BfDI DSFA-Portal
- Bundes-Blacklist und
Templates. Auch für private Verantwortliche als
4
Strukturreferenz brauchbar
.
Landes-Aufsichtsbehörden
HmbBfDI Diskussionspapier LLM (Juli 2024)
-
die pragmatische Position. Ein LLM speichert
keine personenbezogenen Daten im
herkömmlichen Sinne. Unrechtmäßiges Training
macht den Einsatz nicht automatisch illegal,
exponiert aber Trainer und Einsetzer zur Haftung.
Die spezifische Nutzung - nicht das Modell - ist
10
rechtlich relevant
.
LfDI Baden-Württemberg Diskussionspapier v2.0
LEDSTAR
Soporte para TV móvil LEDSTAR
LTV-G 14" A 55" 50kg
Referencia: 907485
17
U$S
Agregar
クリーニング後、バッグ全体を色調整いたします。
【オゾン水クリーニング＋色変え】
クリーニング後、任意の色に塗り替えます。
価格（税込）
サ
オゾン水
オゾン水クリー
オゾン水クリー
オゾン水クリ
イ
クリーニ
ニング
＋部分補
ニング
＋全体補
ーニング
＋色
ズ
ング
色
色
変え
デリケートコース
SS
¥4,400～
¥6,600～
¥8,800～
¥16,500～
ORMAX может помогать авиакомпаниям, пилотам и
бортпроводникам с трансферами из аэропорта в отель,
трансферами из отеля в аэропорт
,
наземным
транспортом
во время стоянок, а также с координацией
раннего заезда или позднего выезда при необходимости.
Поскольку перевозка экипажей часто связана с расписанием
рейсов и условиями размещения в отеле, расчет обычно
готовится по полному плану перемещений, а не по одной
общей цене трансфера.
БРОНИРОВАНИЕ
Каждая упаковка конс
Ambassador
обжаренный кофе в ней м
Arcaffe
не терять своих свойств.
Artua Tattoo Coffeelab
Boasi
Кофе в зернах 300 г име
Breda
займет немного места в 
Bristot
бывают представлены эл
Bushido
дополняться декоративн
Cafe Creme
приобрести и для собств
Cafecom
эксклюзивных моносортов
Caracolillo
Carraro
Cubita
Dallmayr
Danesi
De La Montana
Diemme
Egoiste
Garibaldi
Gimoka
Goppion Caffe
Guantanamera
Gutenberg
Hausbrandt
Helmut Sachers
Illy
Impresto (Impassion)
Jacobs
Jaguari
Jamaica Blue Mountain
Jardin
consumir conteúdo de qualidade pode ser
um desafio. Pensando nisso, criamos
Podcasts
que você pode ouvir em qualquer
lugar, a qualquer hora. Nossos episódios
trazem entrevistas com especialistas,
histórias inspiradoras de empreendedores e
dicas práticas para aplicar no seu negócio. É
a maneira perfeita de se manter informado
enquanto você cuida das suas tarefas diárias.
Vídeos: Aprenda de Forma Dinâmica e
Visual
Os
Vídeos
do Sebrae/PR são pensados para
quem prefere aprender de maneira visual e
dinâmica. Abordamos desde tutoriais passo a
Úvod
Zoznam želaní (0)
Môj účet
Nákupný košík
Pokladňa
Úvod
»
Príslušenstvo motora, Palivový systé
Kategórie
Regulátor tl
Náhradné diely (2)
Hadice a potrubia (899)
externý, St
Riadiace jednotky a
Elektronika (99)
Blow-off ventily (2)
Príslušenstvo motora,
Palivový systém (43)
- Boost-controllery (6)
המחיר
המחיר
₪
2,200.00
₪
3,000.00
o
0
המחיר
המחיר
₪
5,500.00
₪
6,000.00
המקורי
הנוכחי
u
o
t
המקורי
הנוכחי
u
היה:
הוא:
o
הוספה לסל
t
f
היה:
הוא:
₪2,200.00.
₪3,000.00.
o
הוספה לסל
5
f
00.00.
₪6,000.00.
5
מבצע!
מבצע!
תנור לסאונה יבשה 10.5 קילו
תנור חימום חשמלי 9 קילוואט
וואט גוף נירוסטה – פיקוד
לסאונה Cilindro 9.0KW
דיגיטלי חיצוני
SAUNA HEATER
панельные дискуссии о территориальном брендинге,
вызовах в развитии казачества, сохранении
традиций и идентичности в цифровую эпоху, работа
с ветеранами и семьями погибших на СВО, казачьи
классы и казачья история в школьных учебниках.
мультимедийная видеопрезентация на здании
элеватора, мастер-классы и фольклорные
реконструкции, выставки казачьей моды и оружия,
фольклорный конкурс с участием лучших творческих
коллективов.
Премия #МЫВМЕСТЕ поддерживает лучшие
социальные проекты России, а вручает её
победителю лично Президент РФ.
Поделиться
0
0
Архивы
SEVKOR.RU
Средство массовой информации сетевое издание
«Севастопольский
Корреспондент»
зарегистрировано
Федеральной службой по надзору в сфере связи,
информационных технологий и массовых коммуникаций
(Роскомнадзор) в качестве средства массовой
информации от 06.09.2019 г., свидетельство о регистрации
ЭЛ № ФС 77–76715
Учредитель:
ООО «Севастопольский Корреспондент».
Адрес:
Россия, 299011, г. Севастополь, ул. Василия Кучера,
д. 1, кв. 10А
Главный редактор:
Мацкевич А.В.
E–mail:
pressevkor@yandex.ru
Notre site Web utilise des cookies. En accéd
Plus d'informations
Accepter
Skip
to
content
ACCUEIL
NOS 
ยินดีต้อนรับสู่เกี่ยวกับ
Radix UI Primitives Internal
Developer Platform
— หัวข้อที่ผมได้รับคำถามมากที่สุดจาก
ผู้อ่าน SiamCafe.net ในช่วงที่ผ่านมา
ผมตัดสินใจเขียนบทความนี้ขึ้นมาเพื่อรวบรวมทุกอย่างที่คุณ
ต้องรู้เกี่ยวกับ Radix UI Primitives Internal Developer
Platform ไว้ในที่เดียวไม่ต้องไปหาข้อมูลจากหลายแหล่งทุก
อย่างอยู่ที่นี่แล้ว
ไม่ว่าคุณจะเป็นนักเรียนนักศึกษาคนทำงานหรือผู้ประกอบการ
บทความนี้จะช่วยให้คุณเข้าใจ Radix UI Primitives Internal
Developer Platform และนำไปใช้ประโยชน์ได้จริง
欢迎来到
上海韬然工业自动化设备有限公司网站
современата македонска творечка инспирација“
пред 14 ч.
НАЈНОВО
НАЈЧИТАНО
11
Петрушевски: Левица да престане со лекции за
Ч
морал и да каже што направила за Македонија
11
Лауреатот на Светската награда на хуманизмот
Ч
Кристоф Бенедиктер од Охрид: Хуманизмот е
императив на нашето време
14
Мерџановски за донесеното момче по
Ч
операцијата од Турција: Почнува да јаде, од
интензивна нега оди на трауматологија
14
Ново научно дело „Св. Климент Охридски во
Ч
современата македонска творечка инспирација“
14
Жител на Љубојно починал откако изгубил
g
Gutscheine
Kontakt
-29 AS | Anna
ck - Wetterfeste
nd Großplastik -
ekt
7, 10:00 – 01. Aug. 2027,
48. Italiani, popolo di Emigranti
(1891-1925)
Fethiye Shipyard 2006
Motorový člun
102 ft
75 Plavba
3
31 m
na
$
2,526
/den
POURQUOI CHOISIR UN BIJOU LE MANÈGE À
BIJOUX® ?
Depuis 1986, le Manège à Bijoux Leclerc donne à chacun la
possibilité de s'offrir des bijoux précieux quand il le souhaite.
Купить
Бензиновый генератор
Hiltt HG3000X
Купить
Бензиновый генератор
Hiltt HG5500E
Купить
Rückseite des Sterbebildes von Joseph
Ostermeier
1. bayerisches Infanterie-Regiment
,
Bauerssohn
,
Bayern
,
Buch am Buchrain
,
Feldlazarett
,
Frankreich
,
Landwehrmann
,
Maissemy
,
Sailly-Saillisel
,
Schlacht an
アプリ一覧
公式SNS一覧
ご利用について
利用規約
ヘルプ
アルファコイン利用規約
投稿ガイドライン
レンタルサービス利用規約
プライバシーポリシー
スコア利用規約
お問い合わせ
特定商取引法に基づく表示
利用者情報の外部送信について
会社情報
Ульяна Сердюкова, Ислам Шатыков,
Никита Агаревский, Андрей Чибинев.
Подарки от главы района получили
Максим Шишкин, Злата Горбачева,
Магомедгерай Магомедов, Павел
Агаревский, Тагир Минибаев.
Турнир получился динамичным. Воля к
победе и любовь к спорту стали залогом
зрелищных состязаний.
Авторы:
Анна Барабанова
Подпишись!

* * *

• [EXERCISE GOAL]: Pull out all lines containing the word "Агаревский" from the entries above.

• [RESPONSE]:
Никита Агаревский, Андрей Чибинев.
Агаревский, Тагир Минибаев.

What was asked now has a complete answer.